Chris Versace  09:20

 I think you're spot on. I also think that the market could potentially get head faked with this stronger than expected July retail sales print. You know, I've talked about this, but just to kind of reiterate, there were a lot of events in the month of July, Amazon's Prime Day for 2024 bargain Walmart and other competing events that likely pulled forward retail sales from August into July, possibly even in September. But I remember what Amazon had to say. They benefited handsomely from back to school, and if you look at the various items, I think you can kind of pinpoint that. So I wouldn't be surprised if July was strong August is going to be a little weaker. And I think some of these companies that have reported and will report, they see that data already, because as we're talking we're, you know, two thirds of the way through August, they have a pretty good read on how that month is. And for a lot of them, it's the first month in their current quarter. Because remember, you know, they end in July. That's August, September, October. What I will say is this, when we get companies reporting, and we'll talk more about that in a second, one of the things that I'm going to watch almost like a hawk is going to be their inventory levels. Because if the consumer is slowing, inventory levels might build up. If that's the case, it means that they are going to have to clear out aggressively in order to stock for the holiday shopping season. That means margins. That means EPS now, but Bob, I see you're nodding. What do you think?

 

Bob Lang  10:50

I agree with that, Chris, but I was also looking at a couple of charts. I was looking at the XL y, which is the discretionary select, SPDR, fund, ETF, versus the staples. And it basically lays out the same the argument that Lindsey just made Staples new, all time eyes, discretionary, not quite there yet. It's a little bit below the all time high. So what Lindsey said is, you know, people buying, you know, needed goods, staple items, that has been strong. I think Walmart told us that last week. I think target, which reports earning us this week, is going to say the same thing. And you know, it's a matter of, as Lindsey said, trading down right now. And if that trend continues, if inventories build, margins are going to take a hit. And you know, it could be a present quite a few more problems at the end of the year.

 

Lindsey Bell  11:40

I have one thing I wanted to add real fast too, is I went back and looked at Costco to kind of look at this discretionary trade down thing. And do you know they still do the monthly sales reports. I don't know if anyone actually reads them.

 

Chris Versace  11:52

I love those. Hey, I love those. I read them every month, and I compare them against the monthly retail sales report, and it shows that they continue to take wallet share. So there you go.

 

Lindsey Bell  12:04

Yes, yes. As a retail analyst, way back in the day, I hated them because, like, ah, the muffin just flew by. And back again, no, but it's there's a lot to lot of little, good nuggets of info in there. And so Costco is July report their non food comps were up. Low double digits, low double digits. That's huge. So if the consumer is buying discretionary items, they're going to Costco, they're going to Sam's Club. BJs is going to report earnings. We'll find out what they have to say. You know what I thought was also funny within that non store or non food comps, excuse me, is the gift cards were very strong. And you know what kind of gift cards you can buy? Because I buy them there. You can buy like local restaurant gift cards there, but you can buy like Xbox, you can buy Domino's Pizza gift cards, and it's like 20% off. So if you buy $100 gift card, you get it for $80 so my I do that. I do that sometimes too.

□ □ □

Required actions
- 1) Translate this sentence from the transcript into Spanish: "Because if the consumer is slowing, inventory levels might build up."
- 2) Condense the paragraph of the transcript that opens with "I think you're spot on" into a bulleted list that keeps its main facts.
- 3) Starting at the words "Lindsey Bell  11:40", transcribe the transcript word for word, stopping after "there you go.".

□ □ □

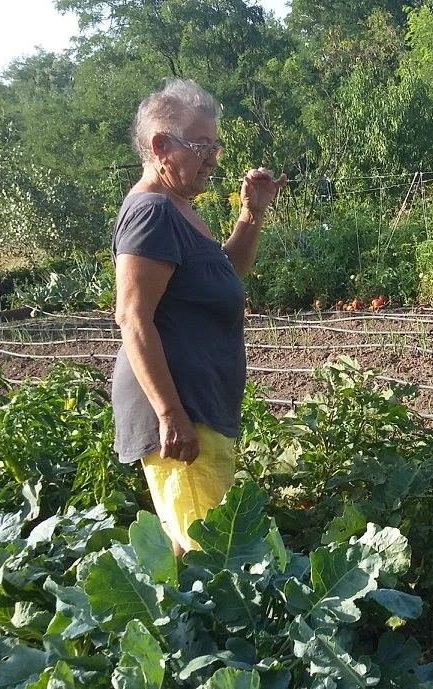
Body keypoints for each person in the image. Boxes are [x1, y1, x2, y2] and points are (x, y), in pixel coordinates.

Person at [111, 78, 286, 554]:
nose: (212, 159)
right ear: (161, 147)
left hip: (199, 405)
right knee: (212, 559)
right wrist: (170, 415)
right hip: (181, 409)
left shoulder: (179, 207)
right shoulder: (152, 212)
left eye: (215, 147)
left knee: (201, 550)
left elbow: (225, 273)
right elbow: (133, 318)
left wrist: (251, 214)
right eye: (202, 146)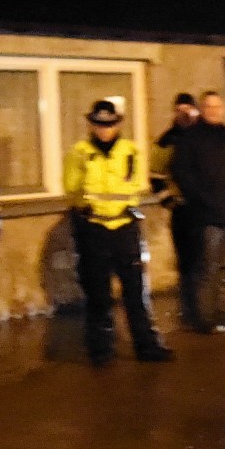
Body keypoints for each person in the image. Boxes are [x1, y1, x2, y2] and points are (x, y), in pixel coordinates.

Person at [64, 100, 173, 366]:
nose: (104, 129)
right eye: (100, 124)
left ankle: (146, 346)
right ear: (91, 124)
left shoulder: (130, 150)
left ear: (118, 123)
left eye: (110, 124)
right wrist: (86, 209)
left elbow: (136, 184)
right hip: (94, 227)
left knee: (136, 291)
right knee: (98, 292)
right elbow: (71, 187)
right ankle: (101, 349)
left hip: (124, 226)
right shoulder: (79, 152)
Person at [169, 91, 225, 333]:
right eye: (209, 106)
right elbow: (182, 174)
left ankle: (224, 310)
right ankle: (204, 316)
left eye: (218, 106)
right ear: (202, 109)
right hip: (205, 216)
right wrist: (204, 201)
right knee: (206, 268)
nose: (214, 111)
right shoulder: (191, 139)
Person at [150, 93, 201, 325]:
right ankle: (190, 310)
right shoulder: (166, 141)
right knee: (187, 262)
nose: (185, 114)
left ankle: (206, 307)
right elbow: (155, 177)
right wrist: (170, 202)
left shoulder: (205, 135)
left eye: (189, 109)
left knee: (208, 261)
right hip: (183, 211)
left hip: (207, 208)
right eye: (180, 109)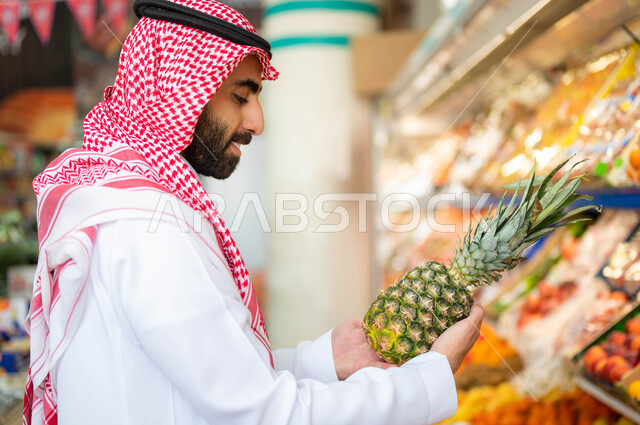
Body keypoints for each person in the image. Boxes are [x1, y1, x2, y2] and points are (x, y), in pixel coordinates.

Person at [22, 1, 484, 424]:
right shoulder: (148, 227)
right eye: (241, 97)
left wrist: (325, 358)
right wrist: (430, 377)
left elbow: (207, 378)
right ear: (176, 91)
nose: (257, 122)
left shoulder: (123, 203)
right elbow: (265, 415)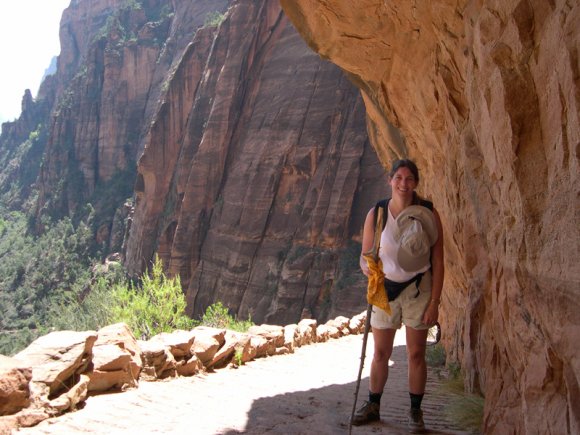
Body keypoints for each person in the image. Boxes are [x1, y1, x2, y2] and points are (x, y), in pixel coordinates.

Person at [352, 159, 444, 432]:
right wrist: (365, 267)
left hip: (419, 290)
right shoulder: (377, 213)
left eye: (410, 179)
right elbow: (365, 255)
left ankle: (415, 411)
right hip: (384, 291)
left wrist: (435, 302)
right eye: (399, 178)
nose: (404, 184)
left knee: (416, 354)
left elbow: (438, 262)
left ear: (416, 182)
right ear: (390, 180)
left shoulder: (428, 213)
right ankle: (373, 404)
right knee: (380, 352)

□ □ □

Exercise results
- 1) Porque si el consumidor se está desacelerando, los niveles de inventario podrían acumularse.

- 2)
- The stronger-than-expected July retail sales figure could mislead the market.
- Many July events, including Amazon's Prime Day and competing Walmart events, likely pulled retail sales forward from August into July, possibly even from September.
- Amazon said it benefited handsomely from back-to-school shopping.
- August may be weaker than a strong July.
- With August two-thirds over, companies already have a good read on it. For many, it is the first month of their current quarter, since their quarters end in July.
- When companies report, the speaker will closely watch inventory levels.
- If consumers slow down, inventories may build. Companies would then have to clear them out aggressively before the holiday shopping season, which would hurt margins and EPS.

- 3)
Lindsey Bell  11:40

I have one thing I wanted to add real fast too, is I went back and looked at Costco to kind of look at this discretionary trade down thing. And do you know they still do the monthly sales reports. I don't know if anyone actually reads them.

 

Chris Versace  11:52

I love those. Hey, I love those. I read them every month, and I compare them against the monthly retail sales report, and it shows that they continue to take wallet share. So there you go.